Records provided:
"""

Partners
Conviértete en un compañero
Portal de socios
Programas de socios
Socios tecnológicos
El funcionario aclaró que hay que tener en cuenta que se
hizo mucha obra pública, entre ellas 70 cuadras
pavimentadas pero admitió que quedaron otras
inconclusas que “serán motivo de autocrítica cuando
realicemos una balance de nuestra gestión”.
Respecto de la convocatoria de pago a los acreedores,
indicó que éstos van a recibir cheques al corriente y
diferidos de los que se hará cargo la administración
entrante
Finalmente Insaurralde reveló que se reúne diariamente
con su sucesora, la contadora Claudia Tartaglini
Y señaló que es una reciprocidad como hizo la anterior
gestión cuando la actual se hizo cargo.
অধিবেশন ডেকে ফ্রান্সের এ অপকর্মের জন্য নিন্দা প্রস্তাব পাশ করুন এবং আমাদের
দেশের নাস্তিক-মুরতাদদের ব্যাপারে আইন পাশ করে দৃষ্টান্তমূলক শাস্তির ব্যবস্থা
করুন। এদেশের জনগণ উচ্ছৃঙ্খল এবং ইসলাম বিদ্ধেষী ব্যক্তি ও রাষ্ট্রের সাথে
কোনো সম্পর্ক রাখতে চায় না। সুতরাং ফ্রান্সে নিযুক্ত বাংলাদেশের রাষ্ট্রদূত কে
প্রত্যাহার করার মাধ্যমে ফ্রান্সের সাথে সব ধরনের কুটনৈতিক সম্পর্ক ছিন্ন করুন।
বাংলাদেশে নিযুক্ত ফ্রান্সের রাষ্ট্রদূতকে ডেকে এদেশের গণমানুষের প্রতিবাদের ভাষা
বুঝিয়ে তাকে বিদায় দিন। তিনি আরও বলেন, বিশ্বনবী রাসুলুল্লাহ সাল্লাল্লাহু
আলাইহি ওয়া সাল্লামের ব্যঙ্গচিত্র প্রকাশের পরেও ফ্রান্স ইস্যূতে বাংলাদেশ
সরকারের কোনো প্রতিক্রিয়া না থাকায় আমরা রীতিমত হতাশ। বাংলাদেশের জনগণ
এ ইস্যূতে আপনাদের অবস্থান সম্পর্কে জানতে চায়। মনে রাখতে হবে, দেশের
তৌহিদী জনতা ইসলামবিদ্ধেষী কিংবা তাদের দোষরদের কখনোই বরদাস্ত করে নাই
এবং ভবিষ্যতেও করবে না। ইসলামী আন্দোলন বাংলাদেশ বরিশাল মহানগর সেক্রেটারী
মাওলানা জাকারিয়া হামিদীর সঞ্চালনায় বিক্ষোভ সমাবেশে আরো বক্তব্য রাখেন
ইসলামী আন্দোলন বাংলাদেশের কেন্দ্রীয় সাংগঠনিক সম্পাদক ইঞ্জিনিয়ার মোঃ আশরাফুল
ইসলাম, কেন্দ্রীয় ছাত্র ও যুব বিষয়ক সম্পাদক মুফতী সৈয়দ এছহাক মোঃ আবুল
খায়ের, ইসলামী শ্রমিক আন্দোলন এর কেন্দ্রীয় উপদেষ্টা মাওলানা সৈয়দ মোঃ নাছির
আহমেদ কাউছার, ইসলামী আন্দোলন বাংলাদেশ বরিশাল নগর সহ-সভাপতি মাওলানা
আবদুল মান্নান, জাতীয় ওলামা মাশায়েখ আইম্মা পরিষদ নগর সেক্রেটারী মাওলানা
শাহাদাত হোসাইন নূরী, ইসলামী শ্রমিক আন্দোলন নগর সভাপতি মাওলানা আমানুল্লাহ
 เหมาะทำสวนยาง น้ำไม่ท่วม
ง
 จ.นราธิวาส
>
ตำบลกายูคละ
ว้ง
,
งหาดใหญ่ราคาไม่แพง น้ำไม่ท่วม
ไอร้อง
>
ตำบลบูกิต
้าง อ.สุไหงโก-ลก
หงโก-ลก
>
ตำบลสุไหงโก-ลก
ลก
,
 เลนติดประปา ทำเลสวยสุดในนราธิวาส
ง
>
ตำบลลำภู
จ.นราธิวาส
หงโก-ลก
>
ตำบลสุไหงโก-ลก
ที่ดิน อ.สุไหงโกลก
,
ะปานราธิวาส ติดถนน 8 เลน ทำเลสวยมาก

"""
"""

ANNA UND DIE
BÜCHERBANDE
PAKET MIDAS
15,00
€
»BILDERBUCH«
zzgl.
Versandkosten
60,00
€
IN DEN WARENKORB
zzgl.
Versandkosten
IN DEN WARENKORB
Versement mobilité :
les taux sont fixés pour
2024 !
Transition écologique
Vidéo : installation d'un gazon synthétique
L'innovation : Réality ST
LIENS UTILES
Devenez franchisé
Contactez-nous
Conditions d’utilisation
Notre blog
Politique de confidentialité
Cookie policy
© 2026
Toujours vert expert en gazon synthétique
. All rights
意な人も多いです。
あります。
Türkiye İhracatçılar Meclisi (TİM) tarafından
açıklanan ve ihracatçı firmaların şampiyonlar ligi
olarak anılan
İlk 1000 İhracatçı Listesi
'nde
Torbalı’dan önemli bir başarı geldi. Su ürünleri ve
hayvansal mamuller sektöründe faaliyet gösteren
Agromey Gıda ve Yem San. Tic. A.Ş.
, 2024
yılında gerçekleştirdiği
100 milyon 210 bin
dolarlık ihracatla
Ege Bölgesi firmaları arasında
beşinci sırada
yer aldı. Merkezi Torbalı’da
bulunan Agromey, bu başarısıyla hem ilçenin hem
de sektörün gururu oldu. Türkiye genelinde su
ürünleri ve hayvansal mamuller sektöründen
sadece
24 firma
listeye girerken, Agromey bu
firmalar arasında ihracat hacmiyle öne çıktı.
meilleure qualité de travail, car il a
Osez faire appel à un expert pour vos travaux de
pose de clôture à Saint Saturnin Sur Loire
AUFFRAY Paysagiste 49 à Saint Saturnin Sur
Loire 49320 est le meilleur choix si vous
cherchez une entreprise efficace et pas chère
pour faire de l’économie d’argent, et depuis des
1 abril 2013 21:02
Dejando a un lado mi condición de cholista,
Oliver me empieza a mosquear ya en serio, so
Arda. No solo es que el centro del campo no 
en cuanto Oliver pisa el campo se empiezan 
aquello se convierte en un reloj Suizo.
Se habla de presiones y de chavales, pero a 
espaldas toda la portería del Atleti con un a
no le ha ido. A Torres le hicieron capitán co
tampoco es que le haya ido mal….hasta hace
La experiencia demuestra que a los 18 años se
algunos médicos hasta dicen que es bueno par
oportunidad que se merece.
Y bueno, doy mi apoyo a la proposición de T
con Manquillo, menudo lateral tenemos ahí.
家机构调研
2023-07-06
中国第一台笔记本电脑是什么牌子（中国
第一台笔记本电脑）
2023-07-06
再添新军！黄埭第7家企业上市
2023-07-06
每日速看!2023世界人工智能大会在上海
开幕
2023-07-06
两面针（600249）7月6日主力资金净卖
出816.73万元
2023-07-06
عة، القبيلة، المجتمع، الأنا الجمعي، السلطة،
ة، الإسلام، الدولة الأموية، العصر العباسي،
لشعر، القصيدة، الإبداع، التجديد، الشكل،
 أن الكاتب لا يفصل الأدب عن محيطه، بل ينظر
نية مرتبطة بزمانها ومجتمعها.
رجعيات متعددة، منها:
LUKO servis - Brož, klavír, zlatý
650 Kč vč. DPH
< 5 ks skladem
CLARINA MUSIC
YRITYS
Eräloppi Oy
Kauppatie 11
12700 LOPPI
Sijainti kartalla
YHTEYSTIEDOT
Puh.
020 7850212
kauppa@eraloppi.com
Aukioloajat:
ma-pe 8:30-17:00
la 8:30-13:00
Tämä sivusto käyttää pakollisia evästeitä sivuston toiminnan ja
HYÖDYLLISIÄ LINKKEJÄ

"""

Directions: In the listing above, start at the line with "no le ha ido. A Torres le hicieron capitán co", go on through the line with "HYÖDYLLISIÄ LINKKEJÄ", and copy each of those lines exactly; leave out all the rest.

Answer:
no le ha ido. A Torres le hicieron capitán co
tampoco es que le haya ido mal….hasta hace
La experiencia demuestra que a los 18 años se
algunos médicos hasta dicen que es bueno par
oportunidad que se merece.
Y bueno, doy mi apoyo a la proposición de T
con Manquillo, menudo lateral tenemos ahí.
家机构调研
2023-07-06
中国第一台笔记本电脑是什么牌子（中国
第一台笔记本电脑）
2023-07-06
再添新军！黄埭第7家企业上市
2023-07-06
每日速看!2023世界人工智能大会在上海
开幕
2023-07-06
两面针（600249）7月6日主力资金净卖
出816.73万元
2023-07-06
عة، القبيلة، المجتمع، الأنا الجمعي، السلطة،
ة، الإسلام، الدولة الأموية، العصر العباسي،
لشعر، القصيدة، الإبداع، التجديد، الشكل،
 أن الكاتب لا يفصل الأدب عن محيطه، بل ينظر
نية مرتبطة بزمانها ومجتمعها.
رجعيات متعددة، منها:
LUKO servis - Brož, klavír, zlatý
650 Kč vč. DPH
< 5 ks skladem
CLARINA MUSIC
YRITYS
Eräloppi Oy
Kauppatie 11
12700 LOPPI
Sijainti kartalla
YHTEYSTIEDOT
Puh.
020 7850212
kauppa@eraloppi.com
Aukioloajat:
ma-pe 8:30-17:00
la 8:30-13:00
Tämä sivusto käyttää pakollisia evästeitä sivuston toiminnan ja
HYÖDYLLISIÄ LINKKEJÄ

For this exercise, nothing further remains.